Who is the salt of the earth and the light of the world?  The correct answer is you!

This could feel a bit heavy, a lot of responsibility we didn’t necessarily ask for.

One consolation in these words from Jesus is that, in both cases the “you” is plural.  This is not a task Jesus is assigning any one individual, or even to lots of separate individuals, but is offering it as an identity for an entire body of people.  If Jesus were from the southern United States, he would have said, “ya’ll are the salt of the earth.”

It’s also significant that this is not a status to be obtained through striving, but is one conferred by Jesus.  Salt, to be salt, need only be itself.  It is by nature an agent which brings out the rich flavors of whatever it is a part of.  One way we might think of salt losing its saltiness, as Jesus cautions, is not through some unforeseen chemical process that changes its molecular structure, but by isolating itself from the collective ‘you all’ and trying to do its work independently.  It doesn’t take much salt to have an effect, but it does take more than one.

Light will be light.  But it can be hidden and covered over.  The purpose of the light shining is not for its own sake, but to enable others to see, and better know the Source of that light.  “so that they may see your good works and give glory to your Father/Mother in heaven.”

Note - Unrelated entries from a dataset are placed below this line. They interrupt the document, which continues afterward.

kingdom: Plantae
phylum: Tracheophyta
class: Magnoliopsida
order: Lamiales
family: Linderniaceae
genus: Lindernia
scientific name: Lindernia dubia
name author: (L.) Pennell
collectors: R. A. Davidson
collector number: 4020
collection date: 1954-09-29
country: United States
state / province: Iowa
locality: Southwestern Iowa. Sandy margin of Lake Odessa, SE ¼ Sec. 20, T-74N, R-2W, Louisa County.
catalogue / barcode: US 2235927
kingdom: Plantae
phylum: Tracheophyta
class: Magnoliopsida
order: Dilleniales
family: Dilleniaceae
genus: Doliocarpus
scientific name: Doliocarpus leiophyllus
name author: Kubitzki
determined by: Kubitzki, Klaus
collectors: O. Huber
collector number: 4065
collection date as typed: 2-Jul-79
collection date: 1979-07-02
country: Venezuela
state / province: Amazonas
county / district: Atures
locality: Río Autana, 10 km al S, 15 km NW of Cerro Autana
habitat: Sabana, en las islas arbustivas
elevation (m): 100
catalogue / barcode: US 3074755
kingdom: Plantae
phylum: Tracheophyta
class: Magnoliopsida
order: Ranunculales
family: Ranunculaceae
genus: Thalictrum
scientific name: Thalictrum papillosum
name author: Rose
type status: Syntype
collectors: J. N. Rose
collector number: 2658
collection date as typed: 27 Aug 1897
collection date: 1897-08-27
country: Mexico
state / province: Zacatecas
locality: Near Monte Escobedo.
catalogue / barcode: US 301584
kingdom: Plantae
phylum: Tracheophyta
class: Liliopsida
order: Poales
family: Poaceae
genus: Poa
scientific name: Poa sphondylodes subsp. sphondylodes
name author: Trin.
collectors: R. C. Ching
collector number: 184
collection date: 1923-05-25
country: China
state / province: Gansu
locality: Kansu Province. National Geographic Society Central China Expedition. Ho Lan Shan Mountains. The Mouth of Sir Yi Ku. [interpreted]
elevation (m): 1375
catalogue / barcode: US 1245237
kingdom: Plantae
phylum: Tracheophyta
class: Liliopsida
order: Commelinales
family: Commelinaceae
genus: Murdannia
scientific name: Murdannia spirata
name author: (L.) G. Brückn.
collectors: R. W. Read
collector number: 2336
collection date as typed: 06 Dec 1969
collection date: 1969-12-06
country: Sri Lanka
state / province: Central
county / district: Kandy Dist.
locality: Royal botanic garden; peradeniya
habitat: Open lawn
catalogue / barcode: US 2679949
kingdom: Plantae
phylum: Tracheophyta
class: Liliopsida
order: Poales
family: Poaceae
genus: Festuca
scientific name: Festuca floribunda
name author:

In this All Saints and Souls observance, we remember that the “you all” of God contains not only the living but also the dead.  We remember the delightful flavor of those dear to us who have died, and the light of those we never met in person but whose lives continue to be a light to guide our way.  We have no need to make these lives appear to have been perfect or saintly in all categories.  What is remarkable about these lives isn’t that they were always clear and focused beacons of light, but that, despite their imperfections and brokenness, that the light of God shone through them anyway.  And that they in their utter uniqueness as a creation of God, added a Divine flavor to the world that only they could give.  And we miss them.

Jesus sees the light of God emanating out of these people gathered around him who most likely don’t see it themselves.  For some reason it’s easier to see the light that others give.  And after someone has died, and that space that they occupied is open, we are especially aware of the gift they were.

I want to close with a final thought that comes out of the other part of the text that was read from Matthew.  After speaking of salt and light, Jesus talks about how he did not come to abolish the Law and the Prophets but to fulfill them.  As Matthew keeps reminding us through his gospel, Jesus’ life is one of fulfillment.  Thus fulfills what was written by the prophet.  Matthew says this many times.

The Law and Prophets are not always lovely in appearance, but they did carry the hopes of the community of Israel, and came before Jesus.  I’m intrigued by this idea of us contributing to the fulfillment of what comes before us.  To be human is to carry a set of hopes, and our ancestors, and our dear ones close to us, carried their own hopes.  And no one lives long enough to fulfill all those hopes.  And so it is the task of the living to continue to fulfill what was not completed by previous generations.  Jesus came not to abolish, but to fulfill.  And our task is not to abolish the memory or dreams of those who have died, even if they were not all lovely, but to be a part of their fulfillment.  We will undoubtedly not complete this task, but this is our life work.  This is what the Spirit is doing through us.  So as we consider the saints and souls we honor today, I invite you to consider one way that you are a fulfillment of their life, even if this looks very different than how they would have imagined it themselves.

You are the salt of the earth.  You are the light of the world.  You are here not to abolish, but to fulfill the hopes of the saints and sinners who are no longer with us in the body.  “So that they may see your good works and give glory to the Source of all Being.”